Send the configuration to the script_generator_icon Script Generator and set up the calculation:

Add a calculator_icon New Calculator and an optimization_icon OptimizeGeometry object.

Choose the ATK-ForceField engine and the “EAM_Zhou_2004” potential for these calculations.

Make the following changes to the OptimizeGeometry object:

  1. Set the force tolerance to 0.01 eV/Å.
  2. Check “Save trajectory” and set the filename to central.nc.
  3. Click “Add Constraints” to set up the Rigid constraints on the electrode extensions.
  4. Check that the Left and Right tags are assigned to the correct atoms in the configuration. Do this by clicking the tags. Choose “Rigid” constraints for both tags.
  5. Click OK and return to the Scripter.

snap7

Note

Choosing instead a “Fixed” constraint for one of the tagged regions while keeping the other one “Rigid”, may save BFGS relaxation steps and thereby computational time.

Send the script to the job_manager_icon Job Manager and run the calculation. It should be very fast. Once finished, the central.nc output file appears on the LabFloor.

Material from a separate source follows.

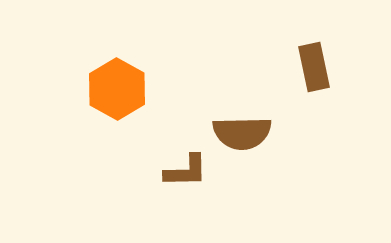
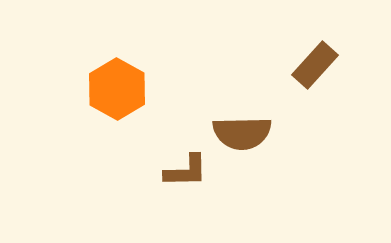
brown rectangle: moved 1 px right, 2 px up; rotated 54 degrees clockwise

You can use the viewer_icon Viewer plugin to see the trajectory of the relaxation as illustrated in the animation below.

snap8

The relaxed central region is saved in central.nc as the bulk configuration with id “glD002”. This is your initial guess for the central region geometry. Drag-and-dro it on to the builder_icon Builder.

Click Device Tools ‣ Device From Bulk to turn the central.nc bulk into a device configuration. You can leave the settings for electrode and central region lengths at default values.

The interface configuration should now look like illustrated below. Rename the configuration to “device” by using F2 or with a right mouse-click.

snap9

1DMIN optimization of the interface using 2-probe calculations

We are now ready to search for the global minimum-energy geometry of the Ag(100)-Au(111) interface. Save the device configuration as a NetCDF file named device_in.nc by choosing “Save as” after right-clicking the device Stash item.

snap10

You are now going to apply a simple SciPy minimization procedure in search for the central region length that minimizes the interface total energy. The device configuration you just saved in device_in.nc is the starting point for this.

Two scripts are needed. You can download them here: device.py and optimize.py. Save both scripts in the folder where device_in.nc was saved. The first script (device.py) reads in the device configuration and sets up and runs the calculation, while the second script (optimize.py) contains functions and classes used by device.py.

Note

To use the script device.py for other systems you need to edit the script and change the definition of the potential to an appropriate potential for your new system.

Both scripts should now be available in the VNL “Project Files” list. Drag-and-drop device.py onto Jobs. The job_manager_icon Job Manager will open. Click jm_play_enabled_icon to run the script.

Once finished (it’s fast!), a window with the figure below will pop up. The blue points are total energies of relaxed interface configurations. The initial cell length is 28.51 Å and the other blue points are trial guesses made by the algorithm. The red point indicates the optimum central region length which is 28.58 Å. The optimization routine simply maps out the illustrated potential-energy surface and finds its minimum!

snap11

The job will finish when you close the pop-up window.

The relaxed configurations are saved in the output file device_out.nc along with the total energies. The configuration corresponding to the red point (the final device or interface geometry) is the latest device configuration (the one with largest id number).

Using the viewer_icon Viewer plugin, the minimum-energy interface configuration looks like this:

snap12

In this case the change to the structure after the 1DMIN relaxation is minute compared to the BRR relaxation. Often the BRR will be sufficiently accurate and there is no need for the 1DMIN step. The 1DMIN approach is only needed for extreme accuracy.